----- Material provided -----

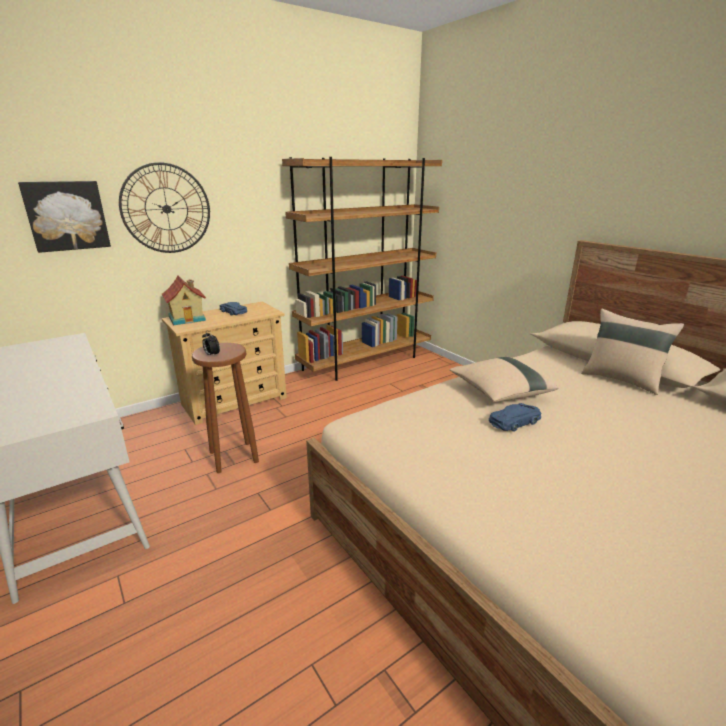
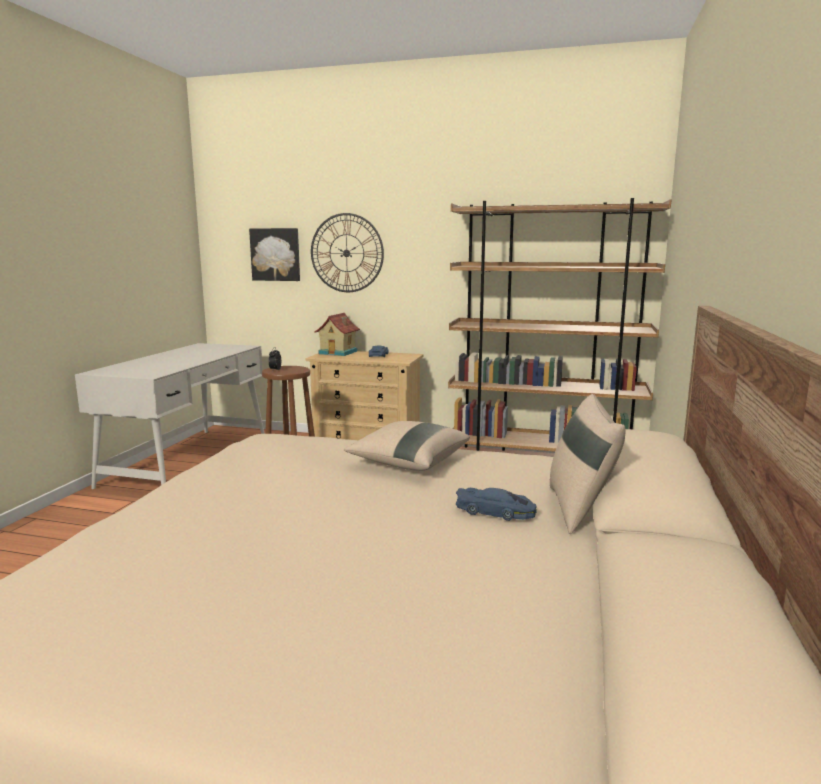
camera: 50 degrees right, 10 degrees down
(515, 421) = (336, 474): blue toy car -> blue toy car (495, 511)

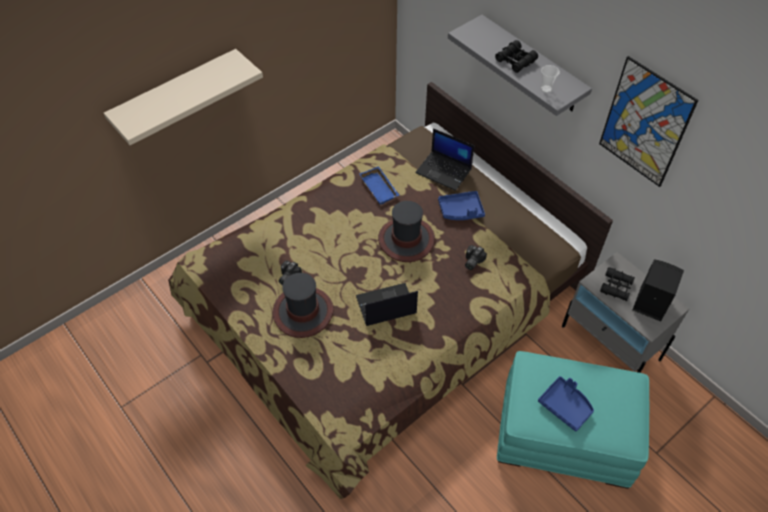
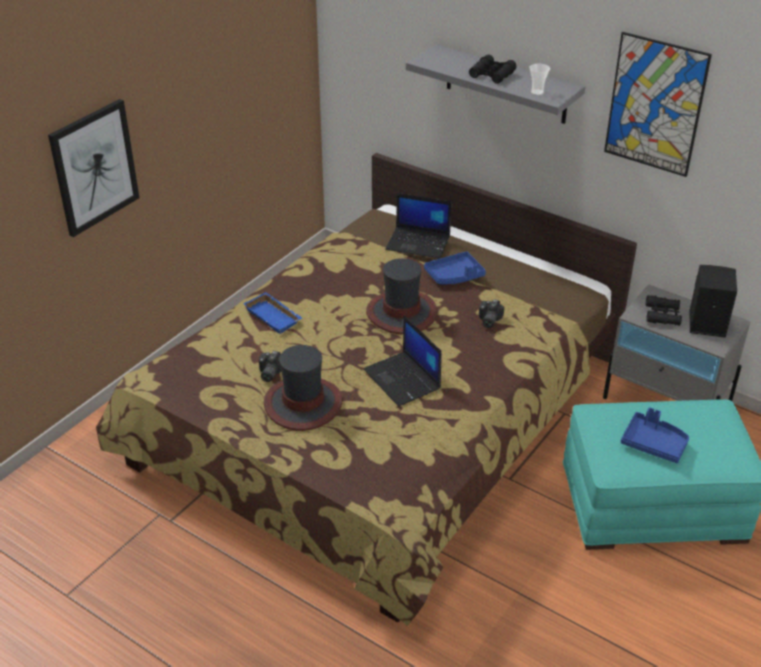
camera: 15 degrees left, 15 degrees down
(176, 94) = (94, 167): beige shelf -> picture
(380, 188) = (349, 270): blue tray -> blue tray (274, 316)
(385, 306) = (403, 379): laptop -> laptop turned 90 degrees counterclockwise

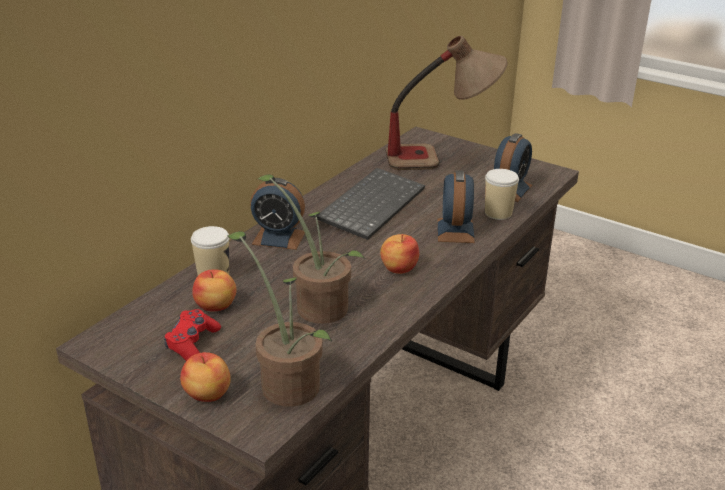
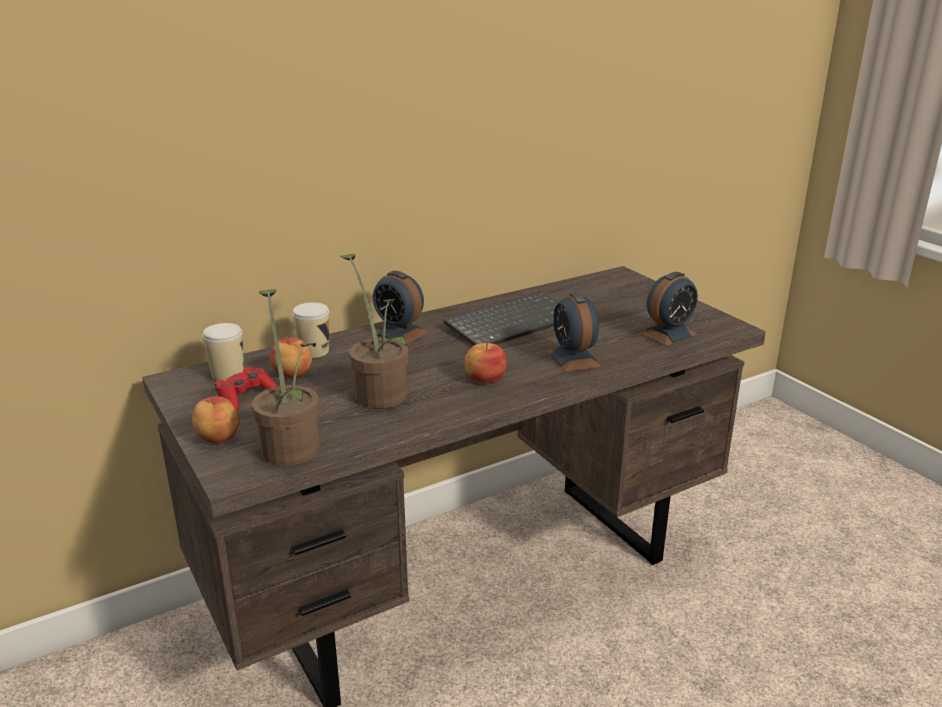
camera: 25 degrees right, 5 degrees down
(441, 158) = (622, 296): table lamp -> none
(455, 231) = (573, 359): alarm clock -> alarm clock turned 45 degrees counterclockwise
(498, 213) = (634, 352): cup -> cup (228, 374)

-----

**What the exercise asks**: Reproduce word for word the lines running from the line with "camera: 15 degrees left, 15 degrees down" through the end of the data, both included, and nothing else; leave out the pictures.

**Written answer**:
camera: 15 degrees left, 15 degrees down
(176, 94) = (94, 167): beige shelf -> picture
(380, 188) = (349, 270): blue tray -> blue tray (274, 316)
(385, 306) = (403, 379): laptop -> laptop turned 90 degrees counterclockwise

camera: 25 degrees right, 5 degrees down
(441, 158) = (622, 296): table lamp -> none
(455, 231) = (573, 359): alarm clock -> alarm clock turned 45 degrees counterclockwise
(498, 213) = (634, 352): cup -> cup (228, 374)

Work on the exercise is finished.